[[ SOURCE INFORMATION, beginning ]]

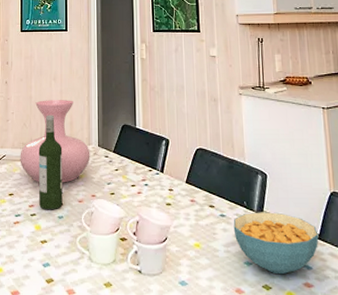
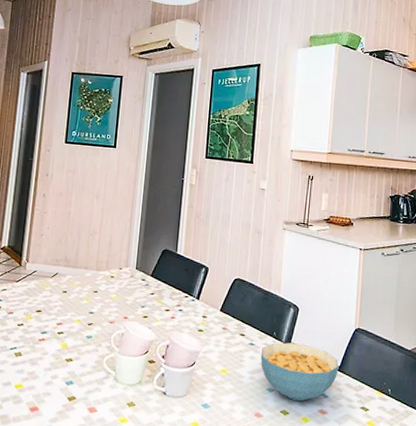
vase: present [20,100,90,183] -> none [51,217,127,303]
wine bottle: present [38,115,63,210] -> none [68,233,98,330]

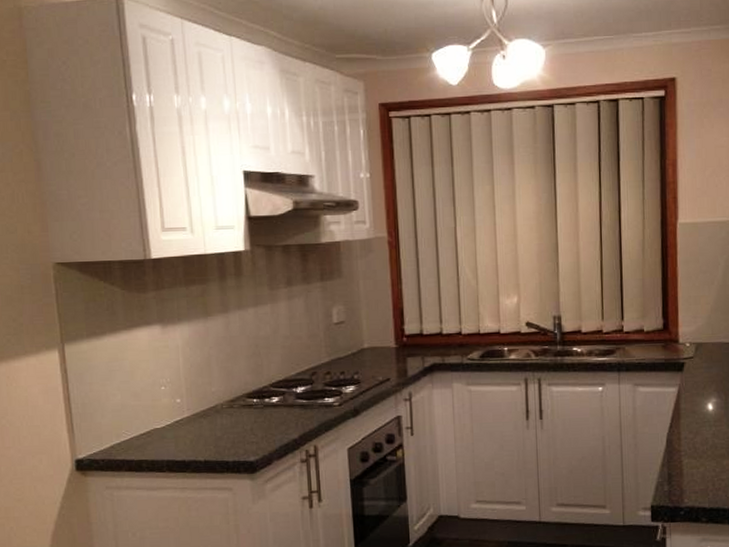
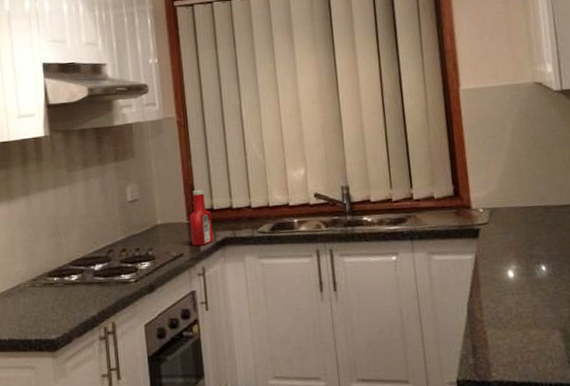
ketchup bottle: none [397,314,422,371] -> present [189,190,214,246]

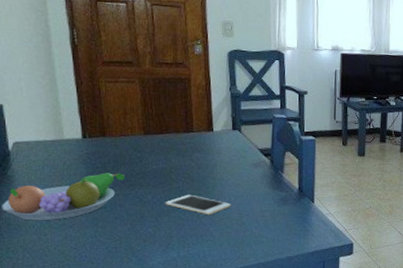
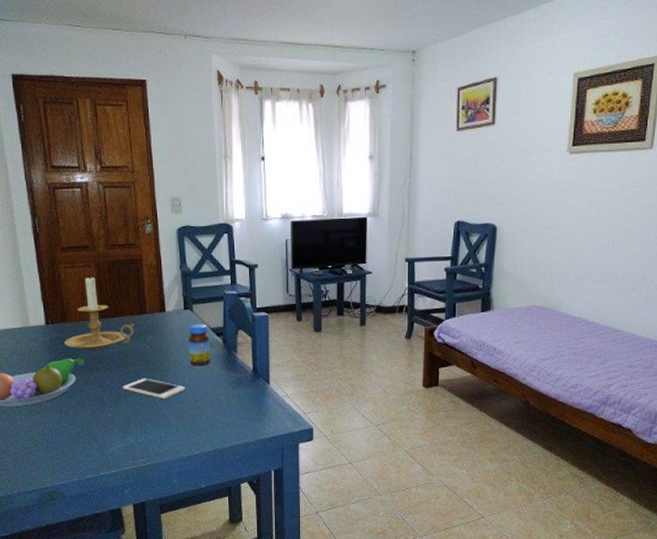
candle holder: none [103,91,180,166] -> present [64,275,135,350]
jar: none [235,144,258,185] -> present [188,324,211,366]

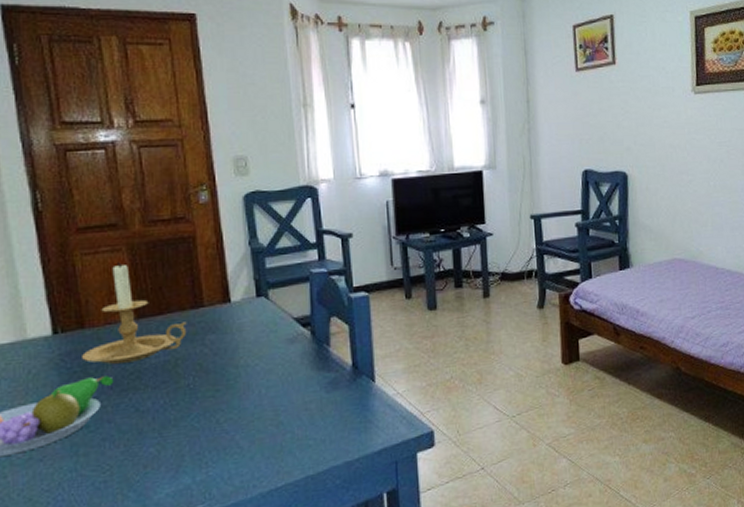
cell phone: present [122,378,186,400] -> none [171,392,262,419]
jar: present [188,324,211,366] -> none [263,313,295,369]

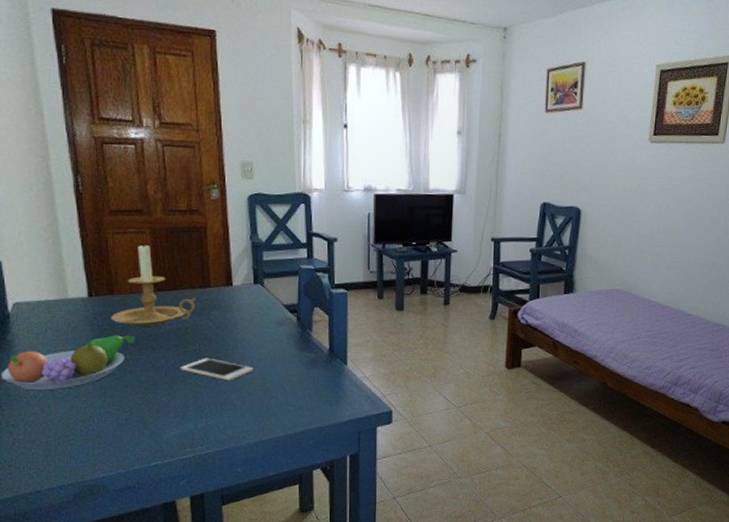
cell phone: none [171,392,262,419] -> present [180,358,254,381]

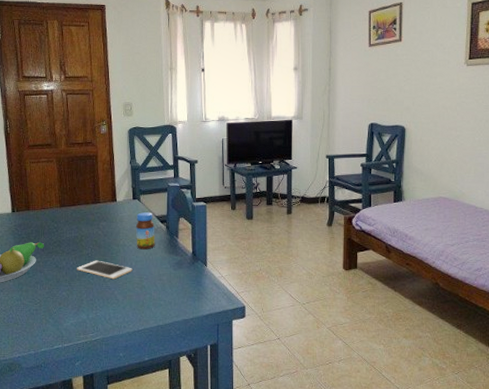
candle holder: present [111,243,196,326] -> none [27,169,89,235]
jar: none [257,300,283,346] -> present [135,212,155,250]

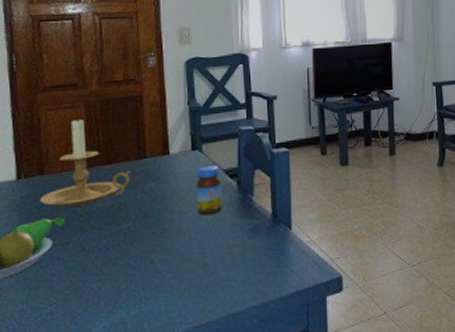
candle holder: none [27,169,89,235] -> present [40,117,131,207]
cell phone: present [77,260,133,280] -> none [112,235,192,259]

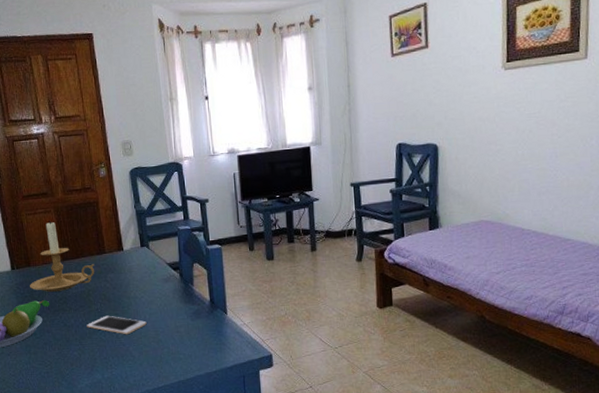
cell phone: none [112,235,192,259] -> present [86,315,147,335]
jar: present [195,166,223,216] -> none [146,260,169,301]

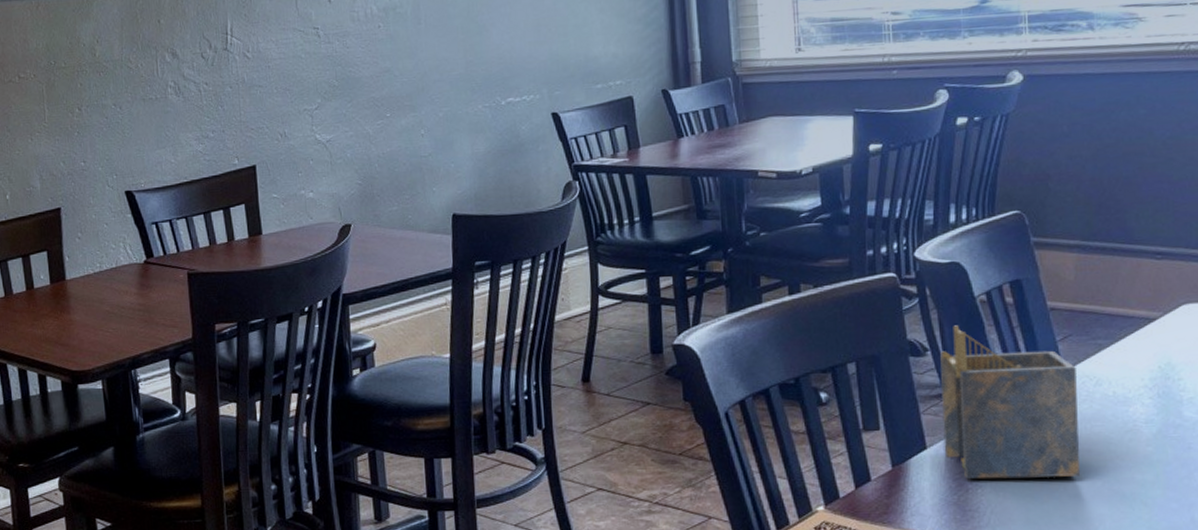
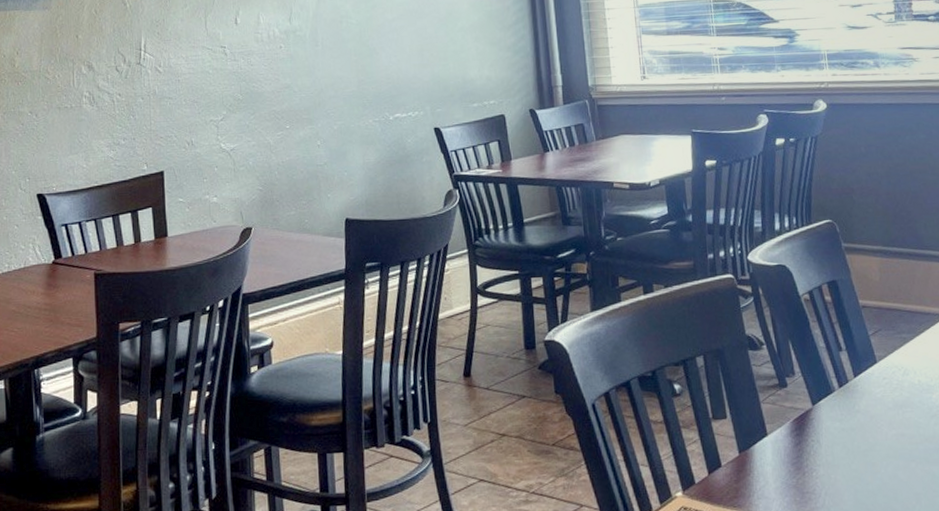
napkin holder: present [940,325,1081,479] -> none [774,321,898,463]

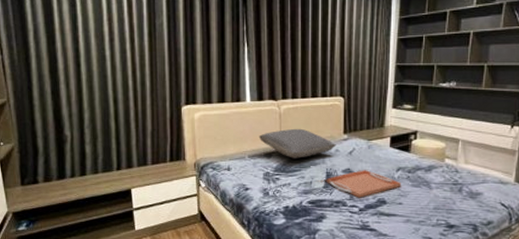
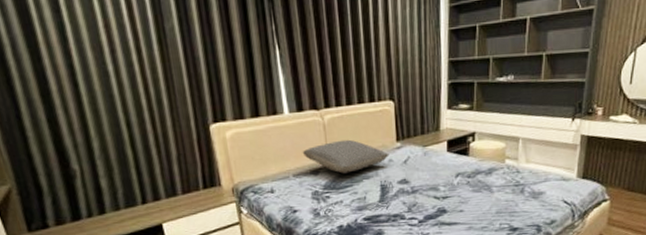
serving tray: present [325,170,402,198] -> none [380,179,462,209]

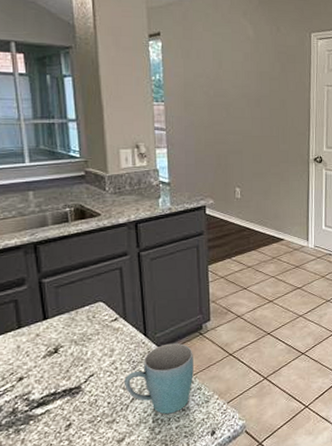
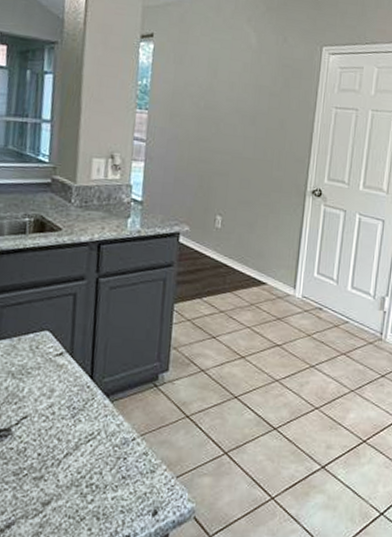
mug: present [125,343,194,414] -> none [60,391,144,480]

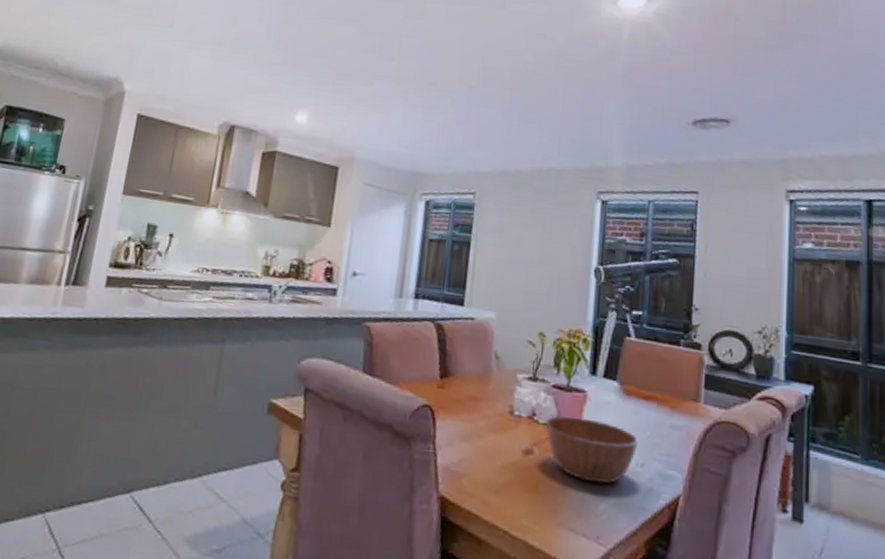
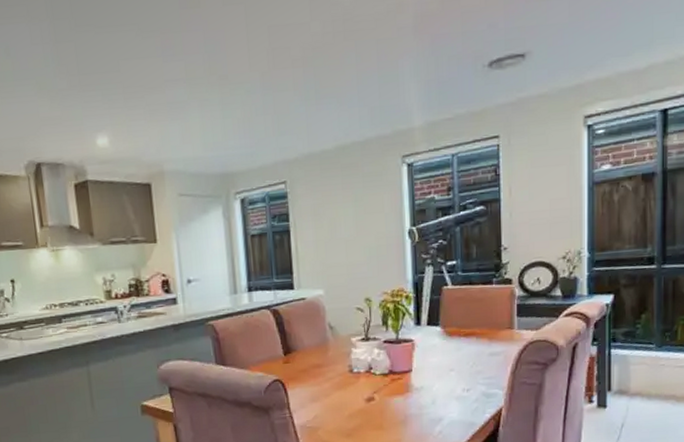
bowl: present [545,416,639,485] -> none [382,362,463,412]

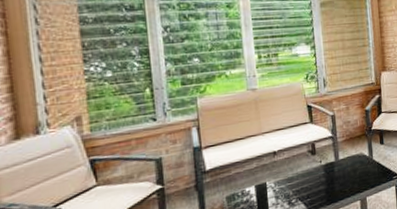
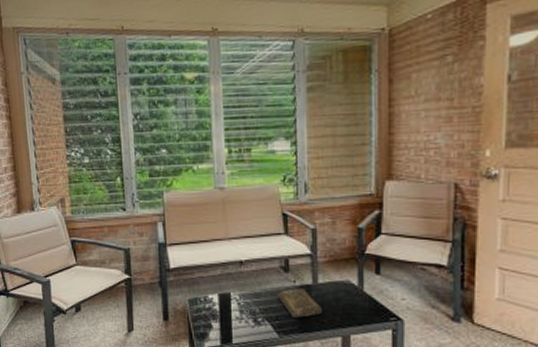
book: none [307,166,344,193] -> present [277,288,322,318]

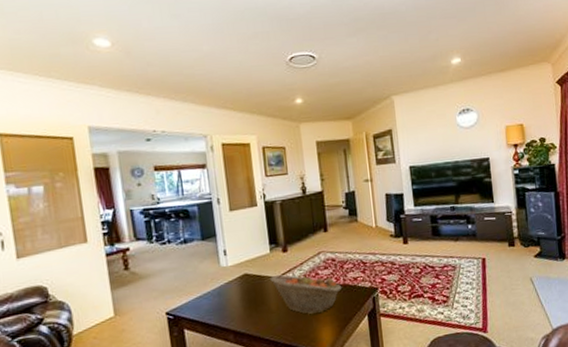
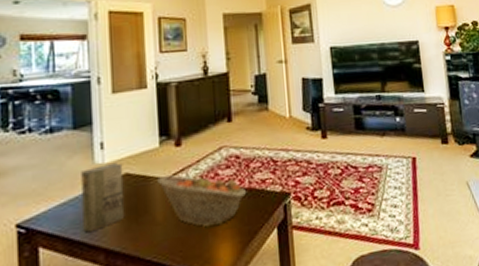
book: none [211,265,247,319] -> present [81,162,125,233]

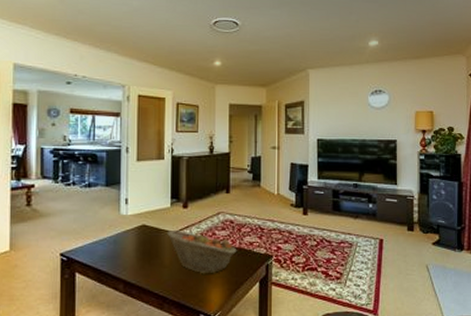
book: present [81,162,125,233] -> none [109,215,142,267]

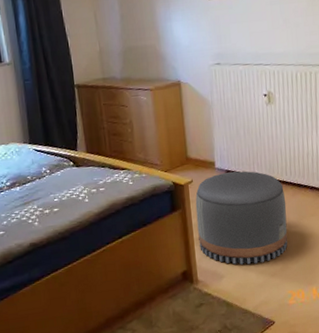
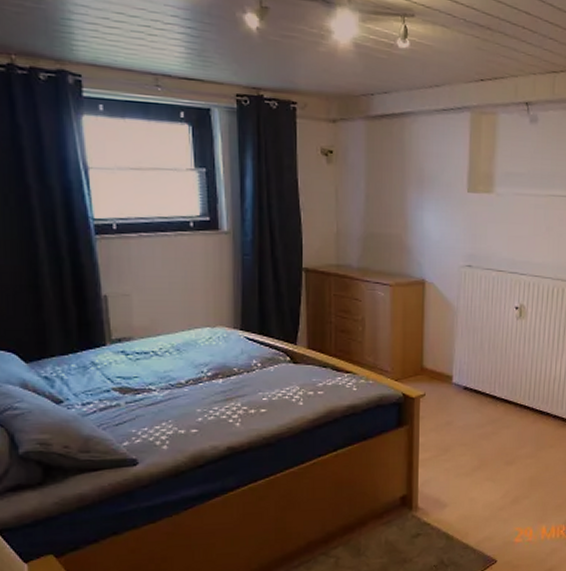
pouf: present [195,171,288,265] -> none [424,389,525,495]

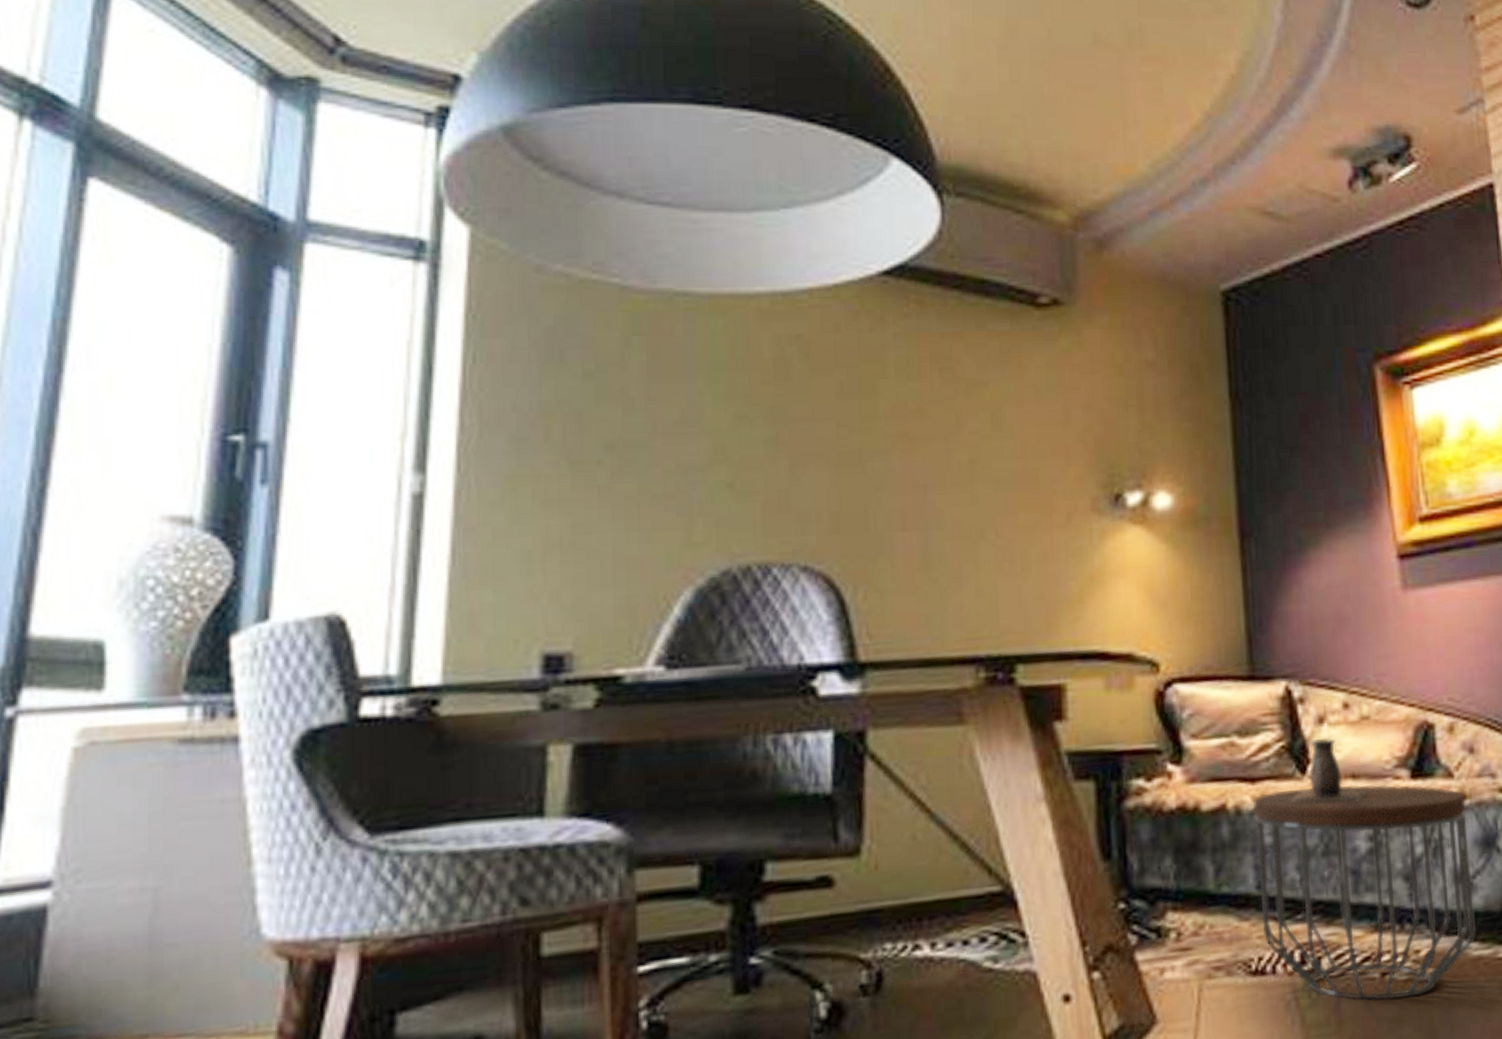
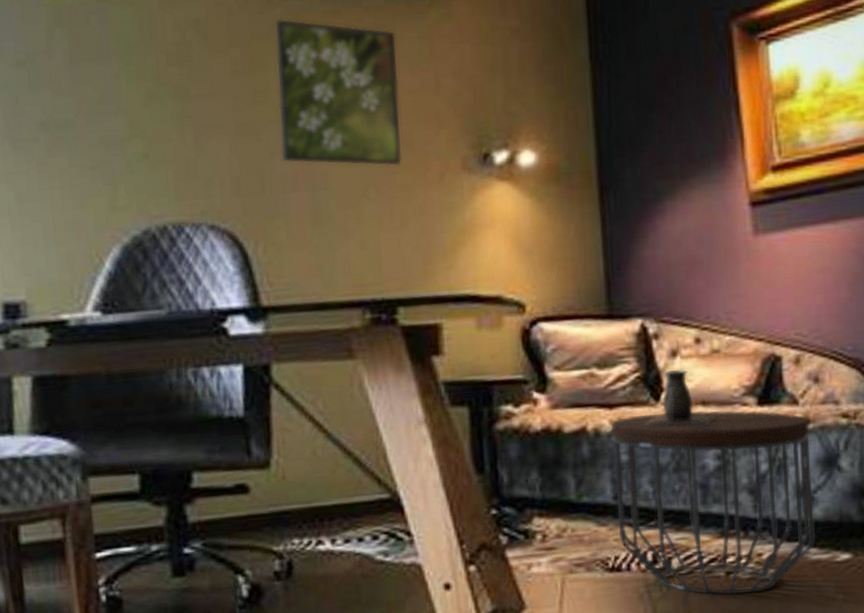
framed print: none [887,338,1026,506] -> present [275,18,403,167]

[[ SOURCE INFORMATION, end ]]

Write out every line in the data that holds the string "bottle".

wine bottle: present [38,115,63,210] -> none [68,233,98,330]
ketchup bottle: none [397,314,422,371] -> present [189,190,214,246]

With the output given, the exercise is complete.